Thursday, 16 April 2015

External validity in experimental economics

Lab experimenters worry a lot about external validity. OK, we say, it happened in the lab, but would we see it in the real world? Answering this question, by connecting the lab and the field, is a good way to get published.

Most of these papers look at individual-level external validity. For example, were the same people who were trustworthy in a "trust game" lab experiment,  also more likely to (e.g.) repay microfinance loans? Were people who cheated in an "honesty game" (throwing a die and reporting the result where you got paid more for some results) also more likely to cheat by riding without a fare on public transport? *

Policy-makers, though, are probably more interested in external validity of treatments. For example, in the lab, people may be more cooperative if others can observe their behaviour. Will the same thing happen if we (e.g.) gave people badges when they made a charitable donation?
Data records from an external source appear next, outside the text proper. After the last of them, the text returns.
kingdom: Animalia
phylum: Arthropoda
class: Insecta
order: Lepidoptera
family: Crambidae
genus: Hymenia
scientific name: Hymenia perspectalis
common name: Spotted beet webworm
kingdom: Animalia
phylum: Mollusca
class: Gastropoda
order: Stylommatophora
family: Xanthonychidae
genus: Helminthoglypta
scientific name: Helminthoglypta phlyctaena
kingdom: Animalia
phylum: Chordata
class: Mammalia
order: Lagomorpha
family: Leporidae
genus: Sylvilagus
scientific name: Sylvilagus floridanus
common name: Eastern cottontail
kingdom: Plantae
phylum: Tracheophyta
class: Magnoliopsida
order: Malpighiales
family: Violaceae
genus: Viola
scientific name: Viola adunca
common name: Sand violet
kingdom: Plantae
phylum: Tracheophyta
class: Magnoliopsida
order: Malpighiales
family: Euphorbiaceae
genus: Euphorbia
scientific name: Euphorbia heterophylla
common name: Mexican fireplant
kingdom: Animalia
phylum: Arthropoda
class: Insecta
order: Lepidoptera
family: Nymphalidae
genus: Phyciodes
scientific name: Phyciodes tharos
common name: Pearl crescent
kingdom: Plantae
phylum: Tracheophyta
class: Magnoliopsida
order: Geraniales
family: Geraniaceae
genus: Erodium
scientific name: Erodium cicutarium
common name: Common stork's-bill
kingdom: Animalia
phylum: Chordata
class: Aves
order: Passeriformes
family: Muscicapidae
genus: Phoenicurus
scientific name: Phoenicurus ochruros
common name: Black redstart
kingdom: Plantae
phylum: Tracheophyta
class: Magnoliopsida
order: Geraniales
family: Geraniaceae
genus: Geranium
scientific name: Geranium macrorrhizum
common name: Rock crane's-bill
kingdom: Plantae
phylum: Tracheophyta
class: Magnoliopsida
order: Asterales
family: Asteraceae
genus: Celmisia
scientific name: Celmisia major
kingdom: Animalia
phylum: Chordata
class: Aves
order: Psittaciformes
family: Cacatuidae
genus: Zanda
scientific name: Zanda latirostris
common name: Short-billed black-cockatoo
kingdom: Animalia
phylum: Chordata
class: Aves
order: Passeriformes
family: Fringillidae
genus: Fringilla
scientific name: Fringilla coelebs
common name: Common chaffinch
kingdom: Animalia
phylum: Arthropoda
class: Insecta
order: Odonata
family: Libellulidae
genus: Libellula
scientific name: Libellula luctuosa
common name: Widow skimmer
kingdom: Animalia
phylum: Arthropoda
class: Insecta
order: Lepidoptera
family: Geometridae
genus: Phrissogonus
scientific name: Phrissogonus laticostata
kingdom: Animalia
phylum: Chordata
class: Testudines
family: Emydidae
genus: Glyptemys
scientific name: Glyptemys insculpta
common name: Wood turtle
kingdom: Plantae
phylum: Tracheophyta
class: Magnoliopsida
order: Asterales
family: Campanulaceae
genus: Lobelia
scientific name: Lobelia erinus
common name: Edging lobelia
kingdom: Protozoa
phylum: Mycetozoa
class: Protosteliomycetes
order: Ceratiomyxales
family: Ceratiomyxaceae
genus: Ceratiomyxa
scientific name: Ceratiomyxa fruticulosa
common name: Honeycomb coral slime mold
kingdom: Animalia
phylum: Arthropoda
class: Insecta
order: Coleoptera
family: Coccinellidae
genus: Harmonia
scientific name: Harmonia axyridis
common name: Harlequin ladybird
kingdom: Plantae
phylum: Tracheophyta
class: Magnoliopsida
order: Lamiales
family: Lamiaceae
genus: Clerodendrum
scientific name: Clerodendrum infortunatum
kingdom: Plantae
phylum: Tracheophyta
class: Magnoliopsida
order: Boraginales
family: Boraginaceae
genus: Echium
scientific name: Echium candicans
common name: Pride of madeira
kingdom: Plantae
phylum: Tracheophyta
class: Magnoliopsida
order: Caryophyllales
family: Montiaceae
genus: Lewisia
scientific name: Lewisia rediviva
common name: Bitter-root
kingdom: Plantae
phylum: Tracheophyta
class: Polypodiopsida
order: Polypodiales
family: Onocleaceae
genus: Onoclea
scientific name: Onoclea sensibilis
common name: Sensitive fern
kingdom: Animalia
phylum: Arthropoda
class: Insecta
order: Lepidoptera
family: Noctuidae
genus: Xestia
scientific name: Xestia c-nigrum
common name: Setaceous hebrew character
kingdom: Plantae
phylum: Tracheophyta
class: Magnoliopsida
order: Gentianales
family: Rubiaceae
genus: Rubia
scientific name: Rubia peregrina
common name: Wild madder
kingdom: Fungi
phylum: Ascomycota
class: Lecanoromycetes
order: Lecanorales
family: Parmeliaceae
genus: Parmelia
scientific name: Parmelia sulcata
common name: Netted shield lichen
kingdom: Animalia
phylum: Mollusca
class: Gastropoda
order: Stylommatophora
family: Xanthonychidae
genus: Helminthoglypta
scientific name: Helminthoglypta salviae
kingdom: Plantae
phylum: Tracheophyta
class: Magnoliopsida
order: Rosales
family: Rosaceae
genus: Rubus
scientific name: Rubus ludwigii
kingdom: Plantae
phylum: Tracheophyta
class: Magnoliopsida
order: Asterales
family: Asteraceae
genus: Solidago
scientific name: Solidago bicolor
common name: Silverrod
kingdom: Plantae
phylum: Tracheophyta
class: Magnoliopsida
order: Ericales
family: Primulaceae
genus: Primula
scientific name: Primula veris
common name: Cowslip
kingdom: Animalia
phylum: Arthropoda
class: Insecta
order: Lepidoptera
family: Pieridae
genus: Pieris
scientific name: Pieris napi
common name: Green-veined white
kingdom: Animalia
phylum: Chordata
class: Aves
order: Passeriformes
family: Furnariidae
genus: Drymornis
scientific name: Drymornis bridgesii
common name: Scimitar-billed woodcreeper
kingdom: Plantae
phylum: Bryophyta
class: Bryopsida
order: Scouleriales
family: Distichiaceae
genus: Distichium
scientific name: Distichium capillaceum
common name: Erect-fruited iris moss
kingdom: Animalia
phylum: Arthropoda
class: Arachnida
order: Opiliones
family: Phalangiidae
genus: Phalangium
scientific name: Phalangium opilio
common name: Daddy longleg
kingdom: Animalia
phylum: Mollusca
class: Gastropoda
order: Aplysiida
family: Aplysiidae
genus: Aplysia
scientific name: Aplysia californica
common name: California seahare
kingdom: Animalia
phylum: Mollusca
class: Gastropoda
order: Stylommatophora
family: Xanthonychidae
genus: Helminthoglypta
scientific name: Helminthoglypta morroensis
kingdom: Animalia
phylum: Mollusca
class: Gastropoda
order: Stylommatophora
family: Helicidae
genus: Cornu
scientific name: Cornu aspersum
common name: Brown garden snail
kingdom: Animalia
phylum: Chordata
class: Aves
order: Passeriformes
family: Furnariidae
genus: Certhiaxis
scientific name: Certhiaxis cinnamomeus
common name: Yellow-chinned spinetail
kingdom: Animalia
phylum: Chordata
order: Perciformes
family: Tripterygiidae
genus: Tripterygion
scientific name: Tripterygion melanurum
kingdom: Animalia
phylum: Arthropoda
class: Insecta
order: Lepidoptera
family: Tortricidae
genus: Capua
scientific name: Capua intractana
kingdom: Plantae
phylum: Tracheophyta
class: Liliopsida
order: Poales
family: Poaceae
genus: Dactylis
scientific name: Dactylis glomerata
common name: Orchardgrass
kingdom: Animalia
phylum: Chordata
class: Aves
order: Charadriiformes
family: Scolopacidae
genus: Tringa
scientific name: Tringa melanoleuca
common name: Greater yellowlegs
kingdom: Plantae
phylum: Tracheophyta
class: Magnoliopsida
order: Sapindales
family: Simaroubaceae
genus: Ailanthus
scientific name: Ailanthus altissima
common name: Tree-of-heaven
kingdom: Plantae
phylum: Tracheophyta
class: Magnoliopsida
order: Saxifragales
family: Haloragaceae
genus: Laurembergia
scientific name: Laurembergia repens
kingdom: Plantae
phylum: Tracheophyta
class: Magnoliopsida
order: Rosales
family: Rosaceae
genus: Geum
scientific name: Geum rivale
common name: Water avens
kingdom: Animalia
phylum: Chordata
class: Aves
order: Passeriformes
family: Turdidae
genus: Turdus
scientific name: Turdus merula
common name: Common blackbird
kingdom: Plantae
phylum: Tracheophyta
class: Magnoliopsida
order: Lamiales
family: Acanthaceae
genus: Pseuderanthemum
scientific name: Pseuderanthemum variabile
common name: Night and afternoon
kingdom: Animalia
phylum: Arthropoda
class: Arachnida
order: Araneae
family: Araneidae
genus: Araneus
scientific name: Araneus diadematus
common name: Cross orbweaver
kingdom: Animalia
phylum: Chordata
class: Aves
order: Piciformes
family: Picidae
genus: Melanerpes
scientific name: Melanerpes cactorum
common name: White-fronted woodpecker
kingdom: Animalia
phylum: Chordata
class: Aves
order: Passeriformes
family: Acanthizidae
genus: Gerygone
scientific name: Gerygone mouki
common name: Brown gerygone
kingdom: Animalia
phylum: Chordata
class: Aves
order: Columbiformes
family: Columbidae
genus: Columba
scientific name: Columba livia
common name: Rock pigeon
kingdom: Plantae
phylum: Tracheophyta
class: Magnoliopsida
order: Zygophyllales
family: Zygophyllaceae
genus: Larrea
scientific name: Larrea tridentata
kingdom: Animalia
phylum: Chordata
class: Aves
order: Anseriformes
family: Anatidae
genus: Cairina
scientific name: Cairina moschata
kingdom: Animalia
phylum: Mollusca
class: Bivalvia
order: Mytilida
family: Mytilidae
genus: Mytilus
Individual-level and treatment-level validity need not be related. Perhaps the same people are generous in the lab and in real life; but a particular treatment only works in the special atmosphere of the laboratory. Conversely, even if lab behaviour does not reflect a stable underlying trait of individuals, a policy intervention may still affect it. Both questions are interesting but it is important to distinguish them. The real test of external validity is probably: does your policy intervention work?

* Marie Claire Villeval's paper, not online yet.

Update: Ro'i Zultan points me at Vernon Smith's 1981 paper:
What parallelism hypothesizes in micro-economy is that if institutions make a difference, it is because the rules make a difference, and if the rules make a difference, it is because incentives make a difference.